Shares were up roughly 3.5 per cent in after-hours trading.
“Our AI engagements increased by more than seven times in the quarter as multiple customers initiated or expanded programs supporting future deployments of Instinct accelerators at scale,” said AMD CEO Lisa Su.
Su said AMD is set to ramp production of its MI300 artificial-intelligence chips in the fourth quarter. The MI300 AI accelerator chips are designed to compete against the advanced H100 chips already sold by Nvidia, though they are in short supply.
Investors are betting AMD could one day challenge Nvidia in the surging market for advanced AI chips when AMD releases a competing product later this year.
Revenue at AMD’s data center business fell 11 per cent to US$1.32 billion, while revenue at its client business fell 54 per cent to US$998 million from US$2.2 billion a year ago.
Large cloud players like Microsoft and Google plan to ramp up spending on data centers in the second half of the year and that spending will skew toward AI chips and infrastructure, analysts said.
However, PC shipments decline has moderated and demand has started showing signs of improvement.

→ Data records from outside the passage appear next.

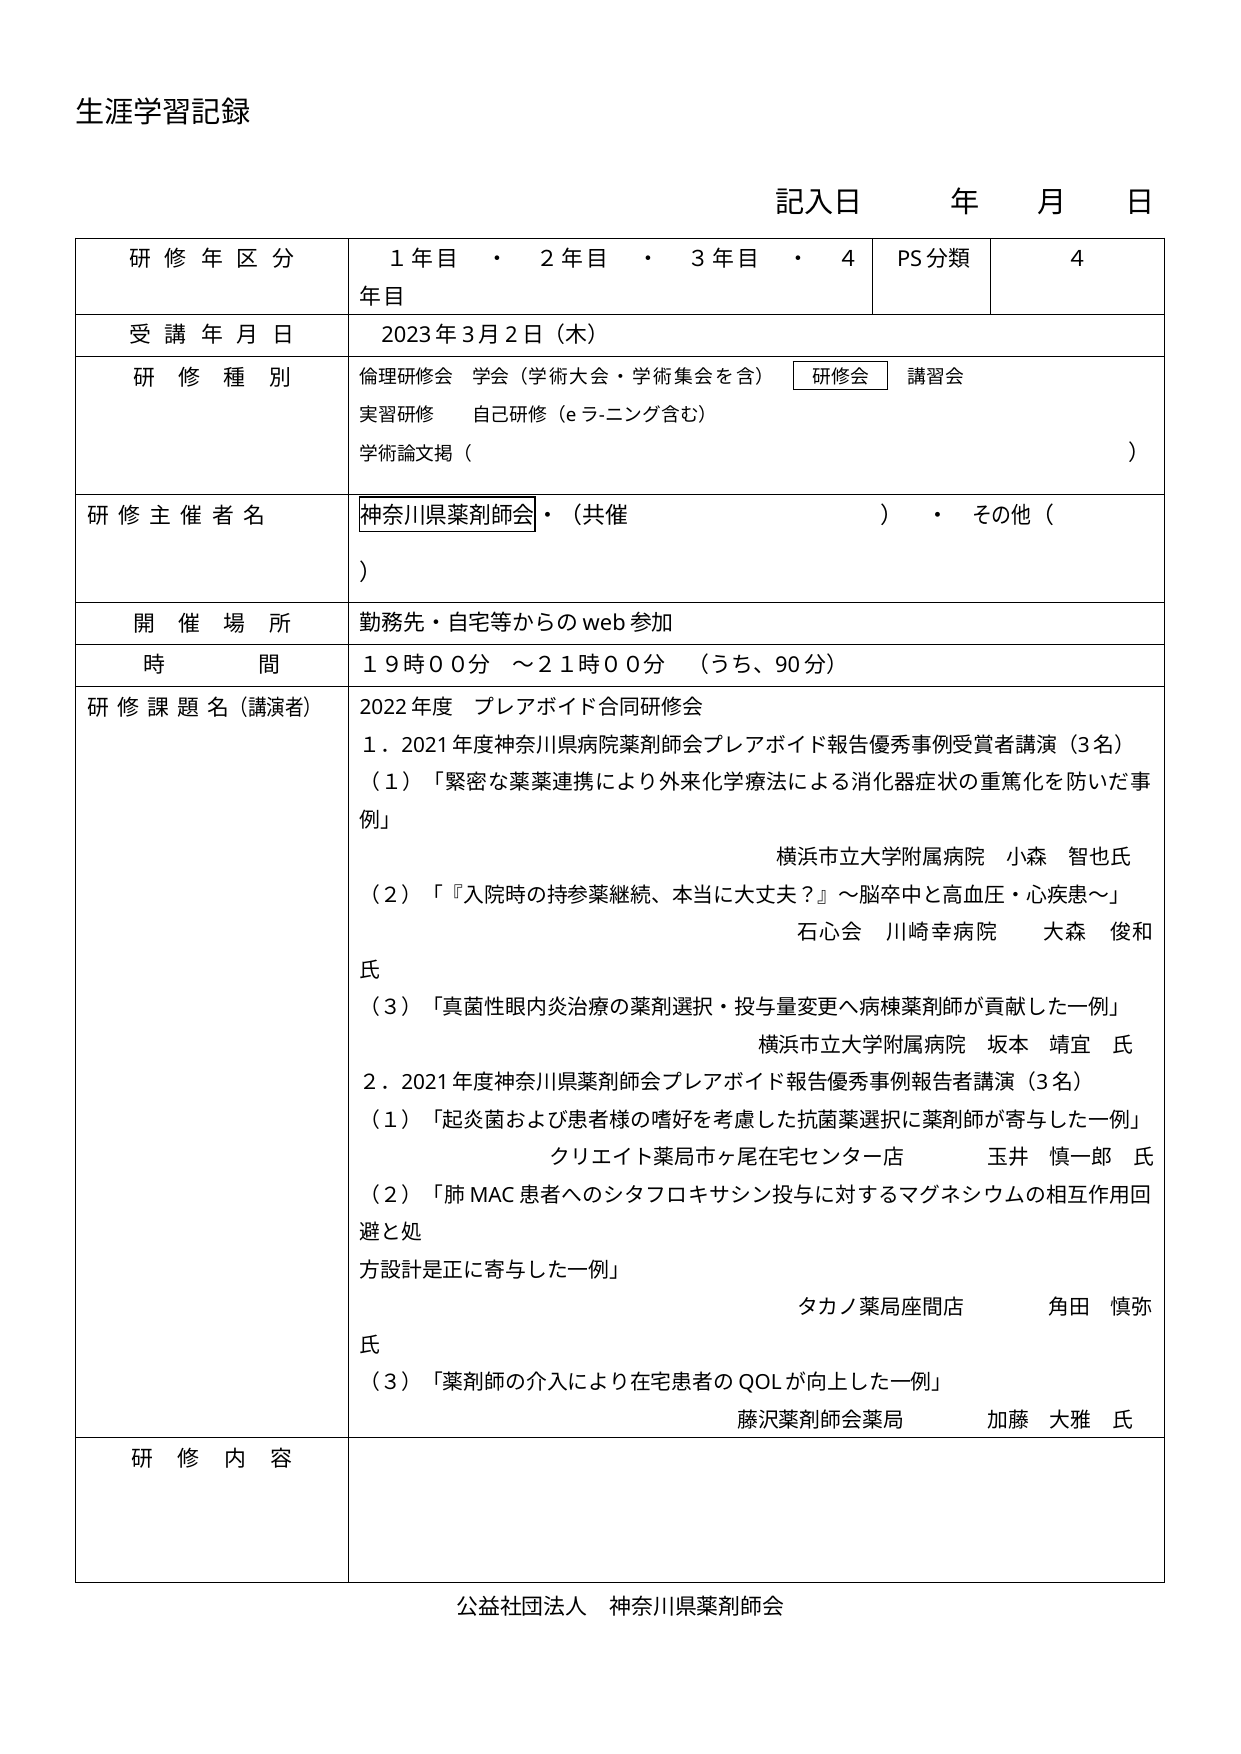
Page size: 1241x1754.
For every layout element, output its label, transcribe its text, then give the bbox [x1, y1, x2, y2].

table_cell 開催場所 [76, 603, 348, 643]
table_cell 神奈川県薬剤師会・（共催 ） ・ その他（ ） [349, 495, 1164, 602]
table_cell １９時００分 ～２１時００分 （うち、90分） [349, 645, 1164, 686]
table_cell 研修主催者名 [76, 495, 348, 602]
table_cell 研修内容 [76, 1438, 348, 1582]
table_cell [349, 1438, 1164, 1582]
text 記入日 年 月 日 [75, 162, 1165, 237]
table_cell 勤務先・自宅等からのweb参加 [349, 603, 1164, 643]
table_header 研修年区分 [76, 239, 348, 313]
table_cell 倫理研修会 学会（学術大会・学術集会を含） 研修会 講習会 実習研修 自己研修（eラ-ニング含む） 学術論文掲（ ） [349, 357, 1164, 494]
table_cell 研修課題名（講演者） [76, 687, 348, 1437]
table_cell 研修種別 [76, 357, 348, 494]
table_cell 2022年度 プレアボイド合同研修会 １．2021年度神奈川県病院薬剤師会プレアボイド報告優秀事例受賞者講演（3名） （１）「緊密な薬薬連携により外来化学療法による消化器症状の重篤化を防いだ事例」 横浜市立大学附属病院 小森 智也氏 （２）「『入院時の持参薬継続、本当に大丈夫？』～脳卒中と高血圧・心疾患～」 石心会 川崎幸病院 大森 俊和 氏 （３）「真菌性眼内炎治療の薬剤選択・投与量変更へ病棟薬剤師が貢献した一例」 横浜市立大学附属病院 坂本 靖宜 氏 ２．2021年度神奈川県薬剤師会プレアボイド報告優秀事例報告者講演（3名） （１）「起炎菌および患者様の嗜好を考慮した抗菌薬選択に薬剤師が寄与した一例」 クリエイト薬局市ヶ尾在宅センター店 玉井 慎一郎 氏 （２）「肺MAC患者へのシタフロキサシン投与に対するマグネシウムの相互作用回避と処 方設計是正に寄与した一例」 タカノ薬局座間店 角田 慎弥 氏 （３）「薬剤師の介入により在宅患者のQOLが向上した一例」 藤沢薬剤師会薬局 加藤 大雅 氏 [349, 687, 1164, 1437]
table_header １年目 ・ ２年目 ・ ３年目 ・ ４年目 [349, 239, 872, 313]
table_cell 受講年月日 [76, 315, 348, 356]
table_header PS分類 [873, 239, 990, 313]
table_cell 2023年3月2日（木） [349, 315, 1164, 356]
table_header ４ [991, 239, 1164, 313]
table_cell 時間 [76, 645, 348, 686]
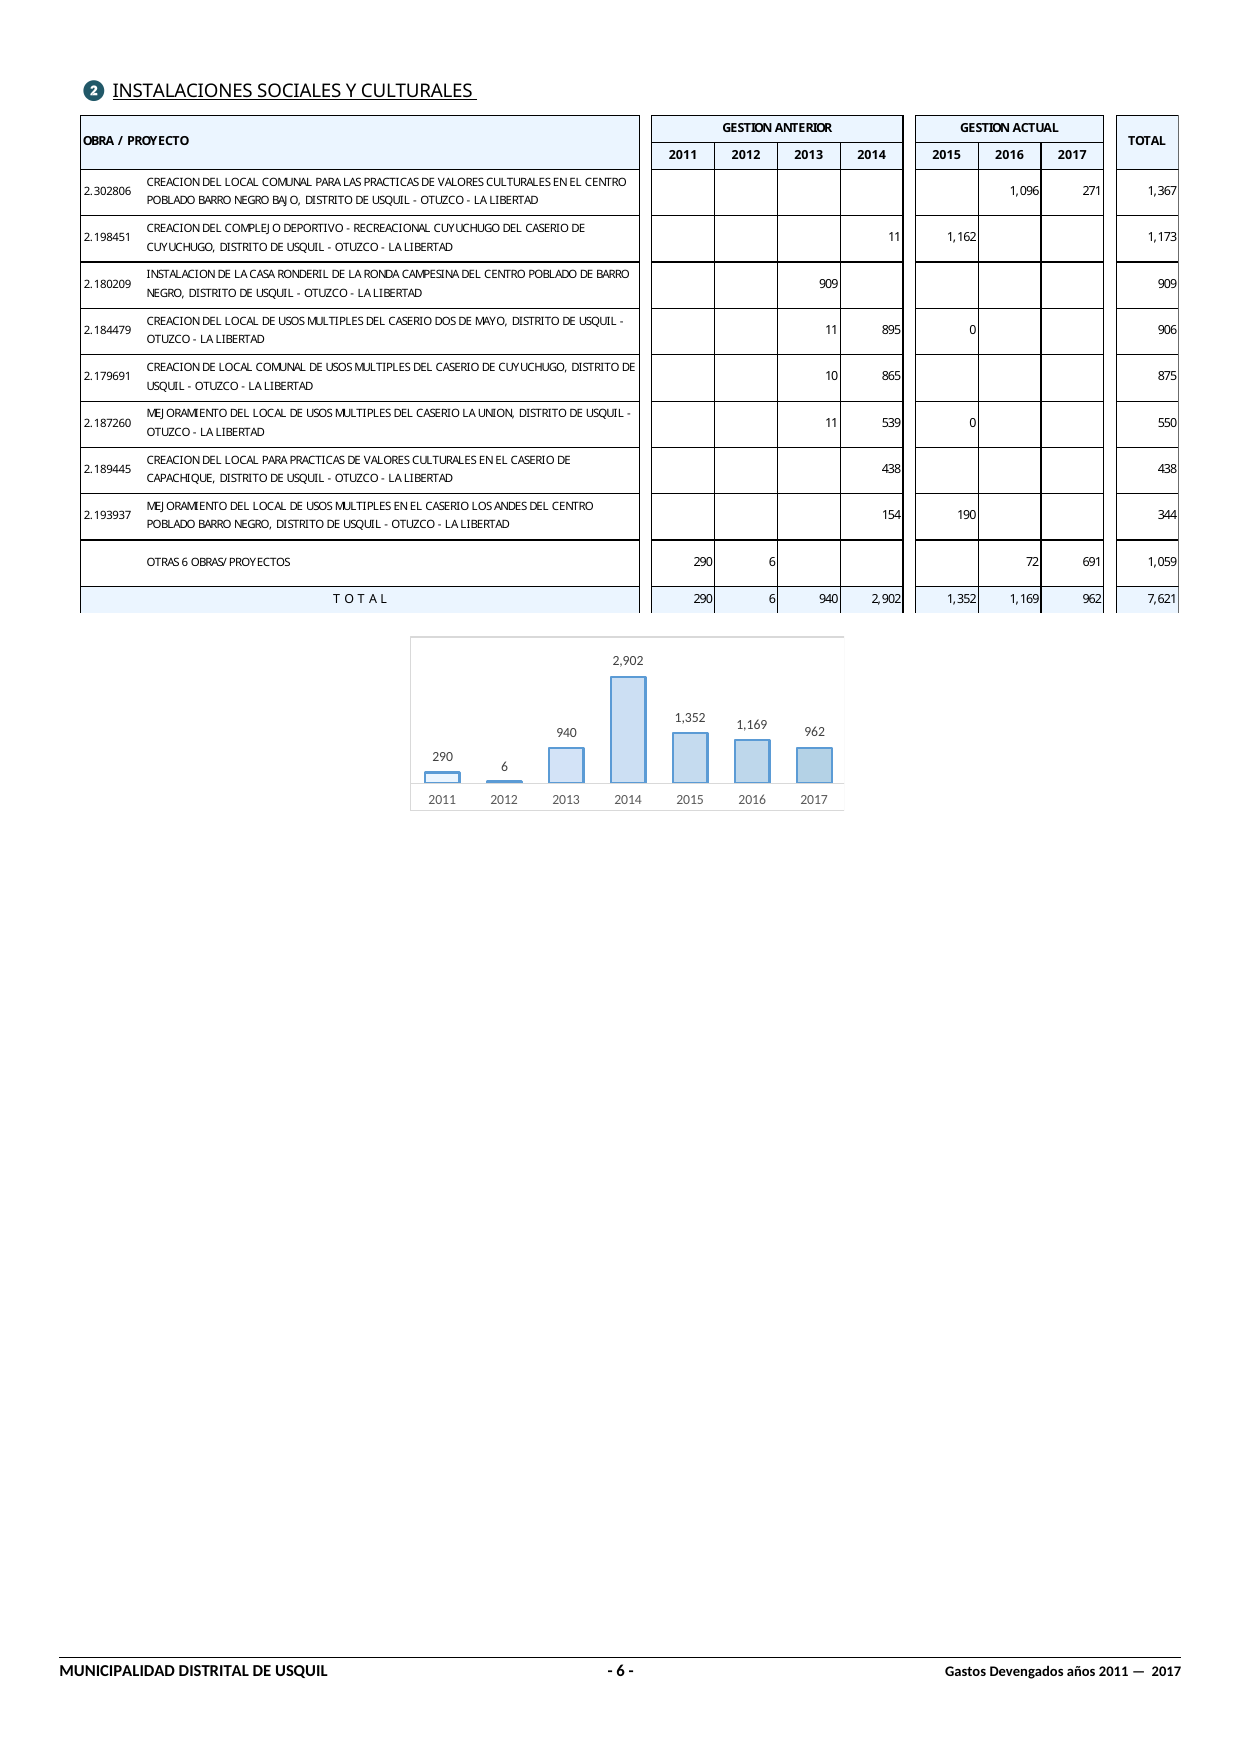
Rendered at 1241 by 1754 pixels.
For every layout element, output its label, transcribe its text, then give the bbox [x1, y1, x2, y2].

table_header ❷ INSTALACIONES SOCIALES Y CULTURALES [59, 71, 1195, 817]
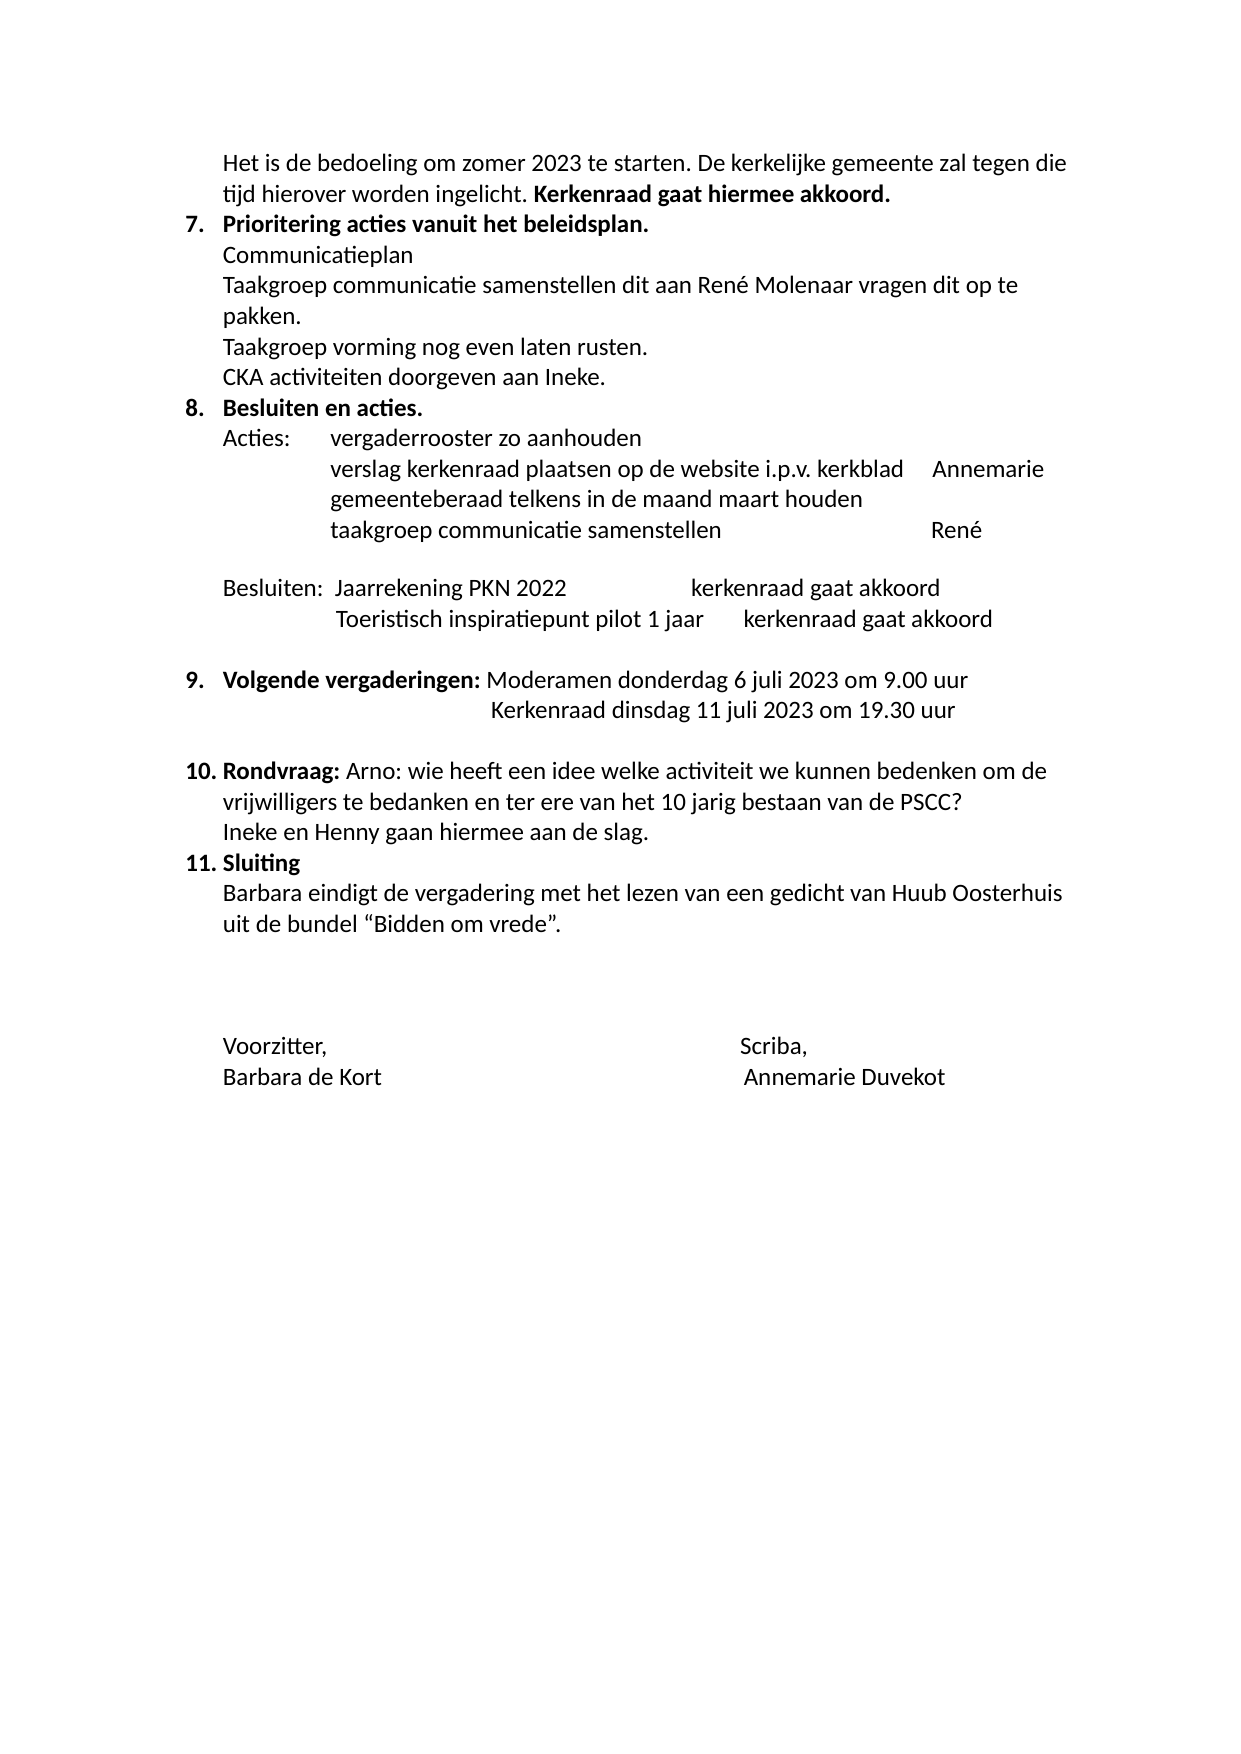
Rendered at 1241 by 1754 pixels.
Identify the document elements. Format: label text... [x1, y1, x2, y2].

text Barbara eindigt de vergadering met het lezen van een gedicht van Huub Oosterhuis uit de bundel “Bidden om vrede”. [223, 878, 1093, 939]
text Communicatieplan [223, 239, 1093, 270]
text Kerkenraad dinsdag 11 juli 2023 om 19.30 uur [185, 694, 1093, 725]
text Toeristisch inspiratiepunt pilot 1 jaar kerkenraad gaat akkoord [223, 603, 1093, 633]
text Besluiten: Jaarrekening PKN 2022 kerkenraad gaat akkoord [223, 572, 1093, 603]
text Voorzitter, Scriba, [223, 1030, 1093, 1061]
text Ineke en Henny gaan hiermee aan de slag. [223, 817, 1093, 847]
text Het is de bedoeling om zomer 2023 te starten. De kerkelijke gemeente zal tegen die tijd hierover worden ingelicht. Kerkenraad gaat hiermee akkoord. [223, 148, 1093, 209]
list Rondvraag: Arno: wie heeft een idee welke activiteit we kunnen bedenken om de vrijwilligers te bedanken en ter ere van het 10 jarig bestaan van de PSCC? [185, 756, 1093, 817]
text taakgroep communicatie samenstellen René [223, 514, 1093, 544]
list Sluiting [185, 847, 1093, 878]
list Volgende vergaderingen: Moderamen donderdag 6 juli 2023 om 9.00 uur [185, 664, 1093, 694]
text Acties: vergaderrooster zo aanhouden [223, 422, 1093, 453]
text Taakgroep vorming nog even laten rusten. [223, 331, 1093, 361]
text CKA activiteiten doorgeven aan Ineke. [223, 361, 1093, 392]
text verslag kerkenraad plaatsen op de website i.p.v. kerkblad Annemarie [223, 453, 1093, 483]
list Besluiten en acties. [185, 392, 1093, 422]
text Barbara de Kort Annemarie Duvekot [223, 1061, 1093, 1091]
text gemeenteberaad telkens in de maand maart houden [223, 483, 1093, 514]
list Prioritering acties vanuit het beleidsplan. [185, 209, 1093, 239]
text Taakgroep communicatie samenstellen dit aan René Molenaar vragen dit op te pakken. [223, 270, 1093, 331]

“Looking to the third quarter, we expect our Data Center and Client segment revenues to each grow by a double-digit percentage sequentially driven by increasing demand for our EPYC and Ryzen processors, partially offset by Gaming and Embedded segment declines,” said AMD finance chief Jean Hu.
The company forecast current-quarter revenue of about US$5.7 billion, plus or minus US$300 million. Analysts polled by Refinitiv expect revenue of US$5.82 billion.